» **MATERIAL PROVIDED**:
------------------------------------------------------------
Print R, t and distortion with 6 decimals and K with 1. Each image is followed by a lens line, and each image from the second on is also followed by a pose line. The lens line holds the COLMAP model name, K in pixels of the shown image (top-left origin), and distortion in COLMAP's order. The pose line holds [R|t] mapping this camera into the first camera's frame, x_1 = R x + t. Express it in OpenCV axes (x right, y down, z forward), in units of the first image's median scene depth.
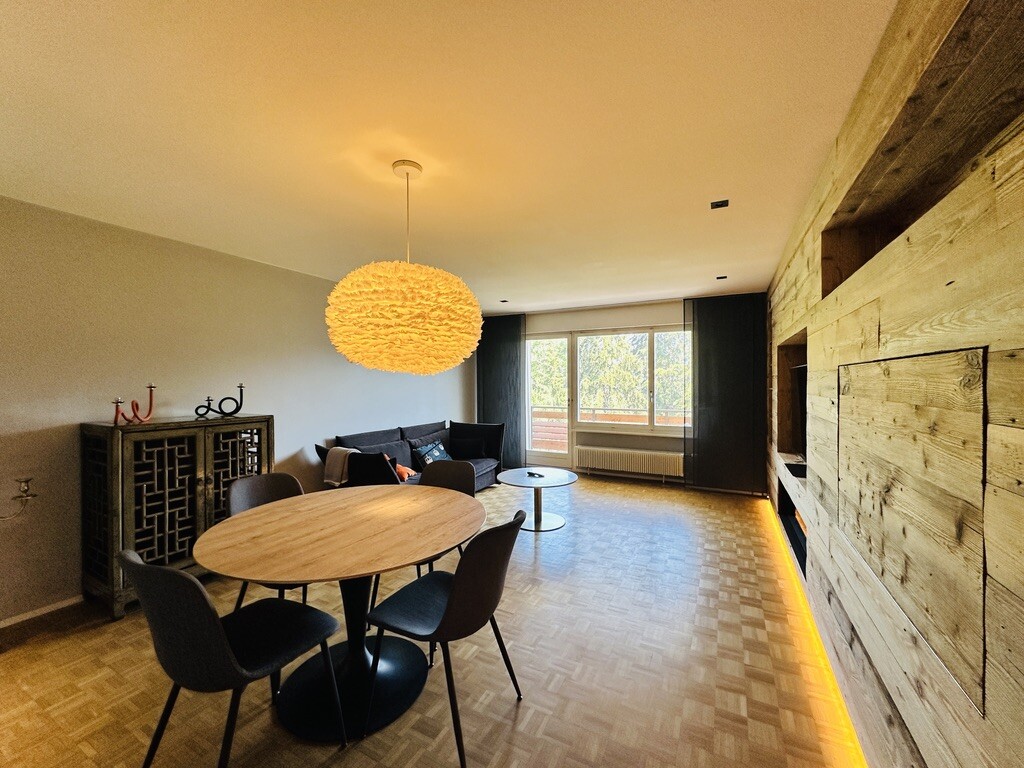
lens RADIAL K [[409.8, 0, 518.7], [0, 409.8, 385.9], [0, 0, 1]] dist [0.000543, 0.000086]
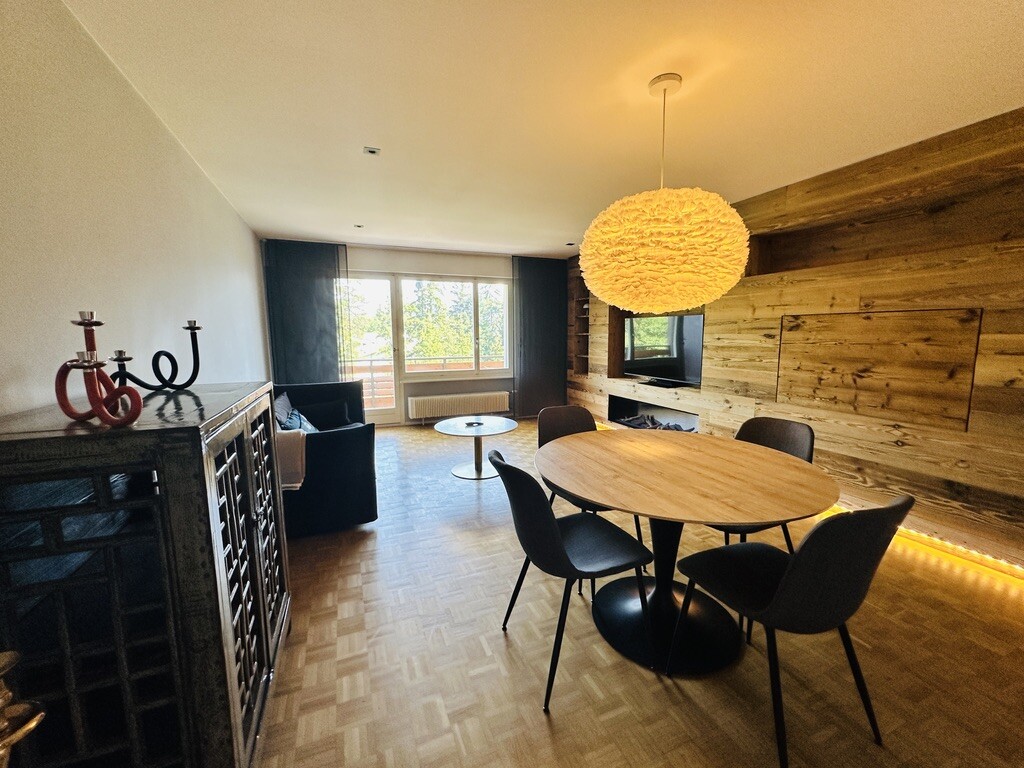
lens RADIAL K [[409.8, 0, 518.9], [0, 409.8, 384.5], [0, 0, 1]] dist [0.000543, 0.000086]
pose [[0.643072, -0.097056, 0.759630, -0.461656], [0.012902, 0.993169, 0.115973, 0.009684], [-0.765697, -0.064778, 0.639931, 0.231175]]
------------------------------------------------------------
Reproduce all of the material above word for word, but leave out the pictures.

» **OUTPUT FOR THIS EXERCISE**:
Print R, t and distortion with 6 decimals and K with 1. Each image is followed by a lens line, and each image from the second on is also followed by a pose line. The lens line holds the COLMAP model name, K in pixels of the shown image (top-left origin), and distortion in COLMAP's order. The pose line holds [R|t] mapping this camera into the first camera's frame, x_1 = R x + t. Express it in OpenCV axes (x right, y down, z forward), in units of the first image's median scene depth.
lens RADIAL K [[409.8, 0, 518.7], [0, 409.8, 385.9], [0, 0, 1]] dist [0.000543, 0.000086]
lens RADIAL K [[409.8, 0, 518.9], [0, 409.8, 384.5], [0, 0, 1]] dist [0.000543, 0.000086]
pose [[0.643072, -0.097056, 0.759630, -0.461656], [0.012902, 0.993169, 0.115973, 0.009684], [-0.765697, -0.064778, 0.639931, 0.231175]]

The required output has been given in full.